** Document section follows **

Hejing Chen, Li Chunding,
  John Whalley

 

Abstract: This paper examines the impact of both China’s bilateral investment treaties (BITs) and double tax treaties (DTTs) simultaneously on China’s bilateral Foreign Direct Investment (FDI) inflows and outflows. Using China bilateral FDI flow data from 1985 to 2010, we find that the cumulative number of bilateral investment treaties (BITs) China signed has a positive (though not always statistically significant) but minor impact on both China’s FDI inflows and outflows. The effect of a dummy BIT using dyadic data is always significant and positive for China’s FDI inflows, while negative but not always significant for China’s FDI outflows. We also find evidence that the cumulative number of double tax treaties (DTTs) tends to promote China’s FDI inflows and outflows in most equations with weighted cumulative BITs. However, tax treaty dummies do not reveal any robust effect on FDI flow. Generally, BITs and DTTs are more inclined to affect China’s FDI inflows than to affect China’s FDI outflows.

** End of Document section **
** Working data follows **

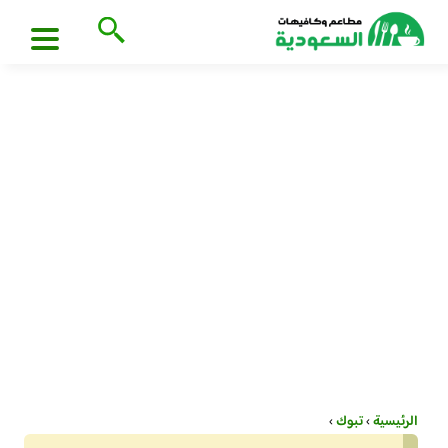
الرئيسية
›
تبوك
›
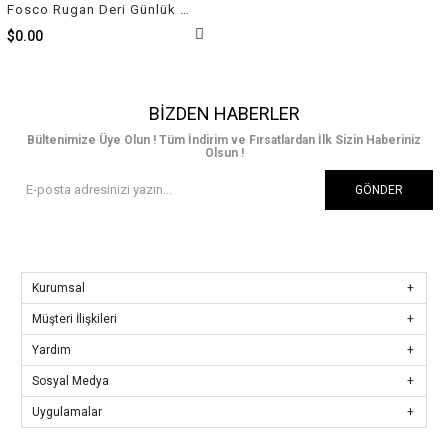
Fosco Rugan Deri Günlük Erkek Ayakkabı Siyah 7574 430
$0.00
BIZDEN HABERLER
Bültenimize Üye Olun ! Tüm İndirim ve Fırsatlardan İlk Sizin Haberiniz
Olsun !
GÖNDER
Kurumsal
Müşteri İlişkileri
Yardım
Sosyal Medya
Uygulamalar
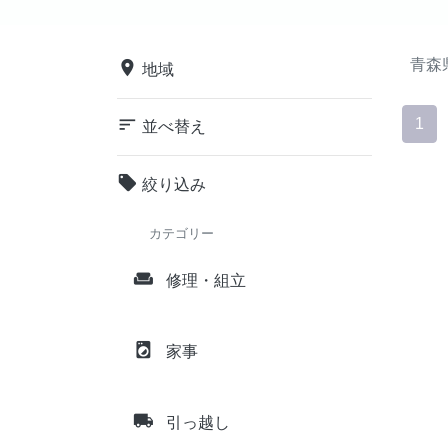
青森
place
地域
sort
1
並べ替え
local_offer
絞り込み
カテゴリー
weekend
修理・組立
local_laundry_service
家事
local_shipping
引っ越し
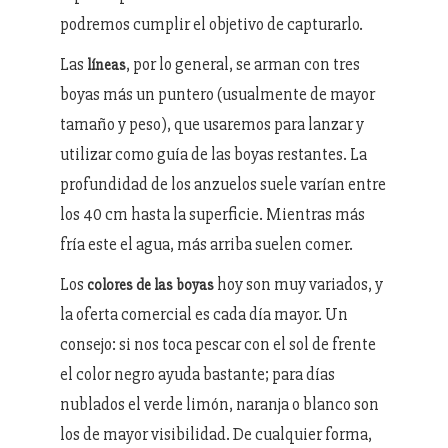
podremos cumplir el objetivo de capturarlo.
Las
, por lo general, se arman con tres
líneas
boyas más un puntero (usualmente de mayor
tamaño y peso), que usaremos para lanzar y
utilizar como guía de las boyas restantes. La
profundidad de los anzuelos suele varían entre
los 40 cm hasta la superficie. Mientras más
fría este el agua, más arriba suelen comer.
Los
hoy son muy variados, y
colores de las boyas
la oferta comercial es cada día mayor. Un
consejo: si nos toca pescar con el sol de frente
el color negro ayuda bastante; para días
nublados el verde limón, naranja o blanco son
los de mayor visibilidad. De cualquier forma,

** End of Working data **

Work instructions:
• A. List the authors named at the top of the abstract on China's investment and tax treaties.
• B. Copy out every line of the rows in Block 1 exactly, leaving out the pictures.

Answers to the tasks:
• A.
Hejing Chen
Li Chunding
John Whalley

• B.
الرئيسية
›
تبوك
›
Fosco Rugan Deri Günlük Erkek Ayakkabı Siyah 7574 430
$0.00
BIZDEN HABERLER
Bültenimize Üye Olun ! Tüm İndirim ve Fırsatlardan İlk Sizin Haberiniz
Olsun !
GÖNDER
Kurumsal
Müşteri İlişkileri
Yardım
Sosyal Medya
Uygulamalar
青森
place
地域
sort
1
並べ替え
local_offer
絞り込み
カテゴリー
weekend
修理・組立
local_laundry_service
家事
local_shipping
引っ越し
podremos cumplir el objetivo de capturarlo.
Las
, por lo general, se arman con tres
líneas
boyas más un puntero (usualmente de mayor
tamaño y peso), que usaremos para lanzar y
utilizar como guía de las boyas restantes. La
profundidad de los anzuelos suele varían entre
los 40 cm hasta la superficie. Mientras más
fría este el agua, más arriba suelen comer.
Los
hoy son muy variados, y
colores de las boyas
la oferta comercial es cada día mayor. Un
consejo: si nos toca pescar con el sol de frente
el color negro ayuda bastante; para días
nublados el verde limón, naranja o blanco son
los de mayor visibilidad. De cualquier forma,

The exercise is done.